A new report says Cook County is the most at-risk location in the country for the next big measles outbreak, but fortunately immunization levels against the disease among Evanston children are high.
The analysis of the county's risk, from researchers at the University of Texas at Austin published Thursday in The Lancet Infectious Diseases is based largely on the number of flights between Chicago and global destinations where there is high prevalence of nonmedical exemptions from childhood vaccinations.
Data from the state board of education shows that immunization levels for children in Evanston schools, as of the 2017-18 school year, the most recent report available, are generally high.
They ranged from a high of 100 percent protection against measles at the Rice Children's Center and the Hill Education Center to a low of 96.84 percent at Oakton Elementary School. The average for all schools in the district was 98.68 percent
At Evanston Township High School, 99.03 percent of students were protected against measles, according to the state report.
“With O’Hare being one of the busiest international airports in the nation, these results are not particularly surprising,” said Dr.
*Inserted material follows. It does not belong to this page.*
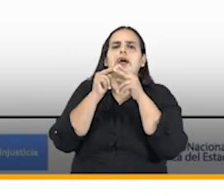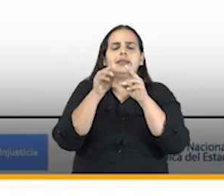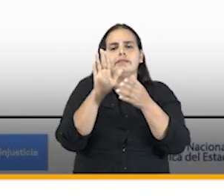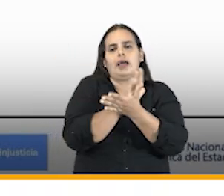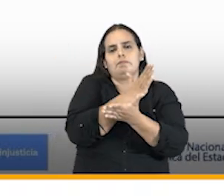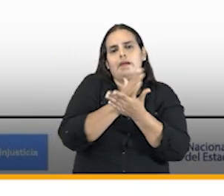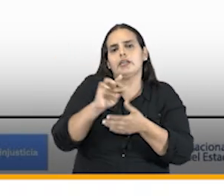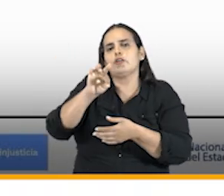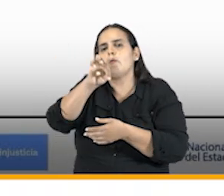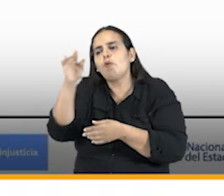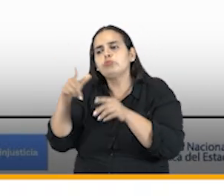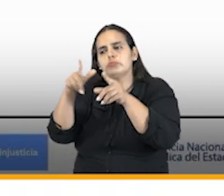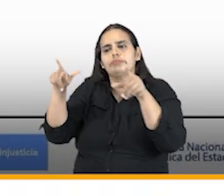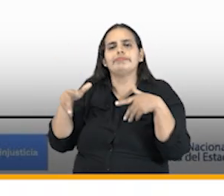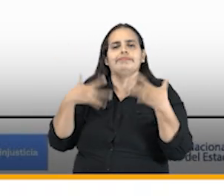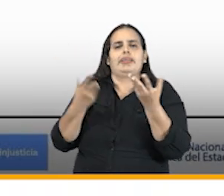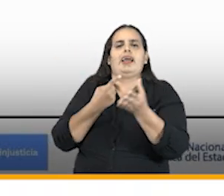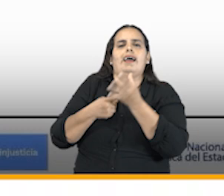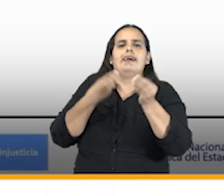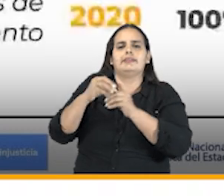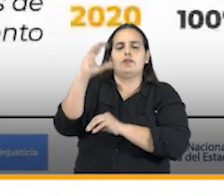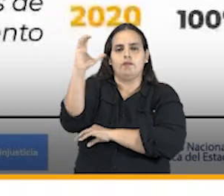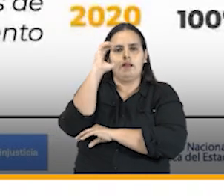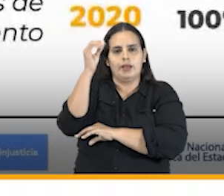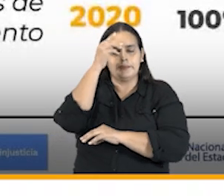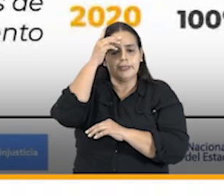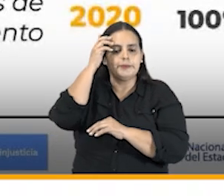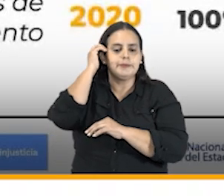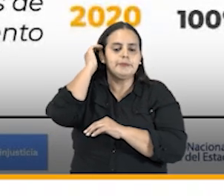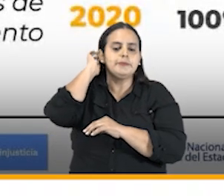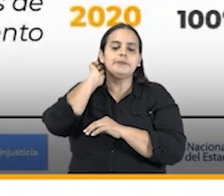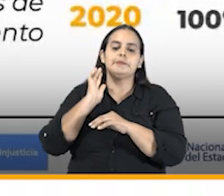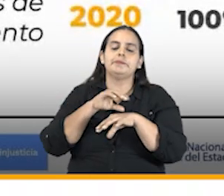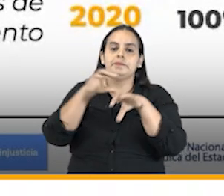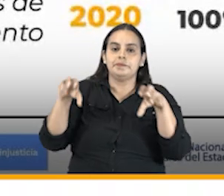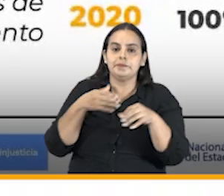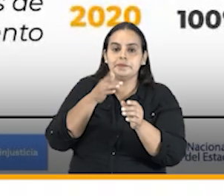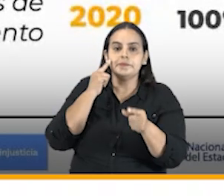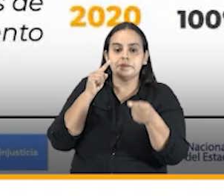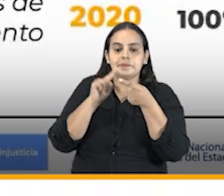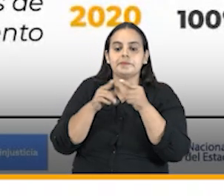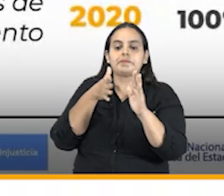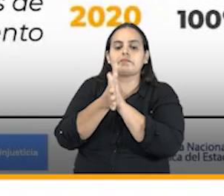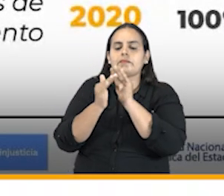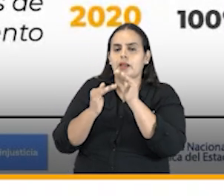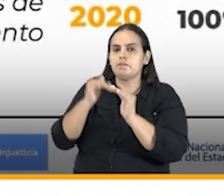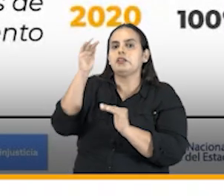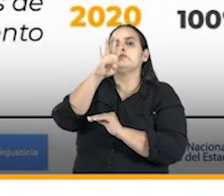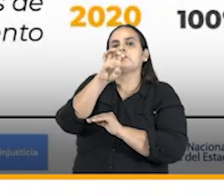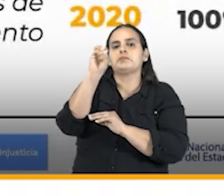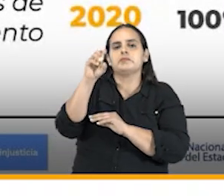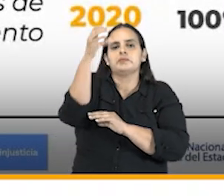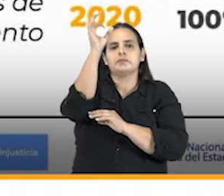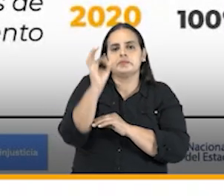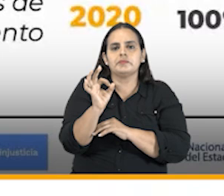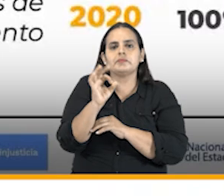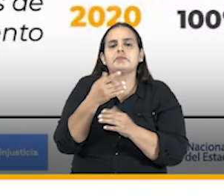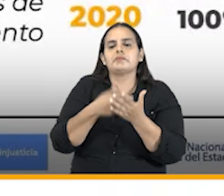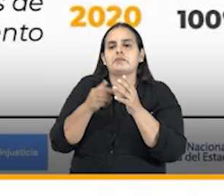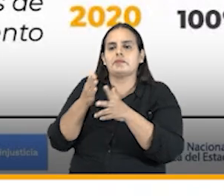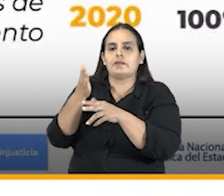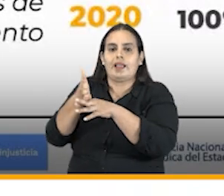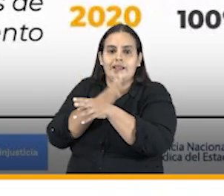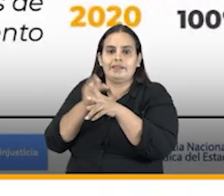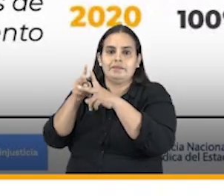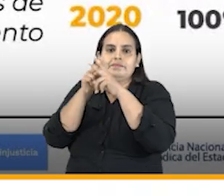en el caso de la de Colombia la ejecución presupuestal que se logró fue superior al 90% en cuanto al crédito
Judd Hultquist, assistant professor of infectious diseases at Northwestern University's Feinberg School of Medicine. “Travelers to and from parts of the globe where measles is more prevalent confer a significant risk of an outbreak.
“It is estimated that 95 percent of the population needs to be vaccinated to effectively control the spread of measles. A drop in vaccination rate, even locally, puts the community at risk," Hultquist added.
“The measles, mumps, and rubella (MMR) vaccine confers lifelong protection with only one or two doses and is the most effective way to protect your family, Hultquist said. “When traveling, even just around the city, a few simple rules are amazingly effective at keeping you healthy: 1) wash your hands frequently, 2) avoid touching your face and 3) make sure your vaccinations are up-to-date.”
As for the broader issue across the county and nation, Dr. Robert Murphy, professor of medicine and biomedical engineering at Feinberg and the director of Northwestern’s Center for Global Health, said “This is not going away, and as the anti-vaxxers dig in their heels, it means the epidemic is here to stay.”
He said the Centers for Disease Control and Prevention is recommending people get a booster shot if they were vaccinated in 1968 or 1969, when the vaccine was less effective. “Those people are a little more at risk, but it’s not like they’re at high risk,” Murphy said. “Still, they should go get a booster.”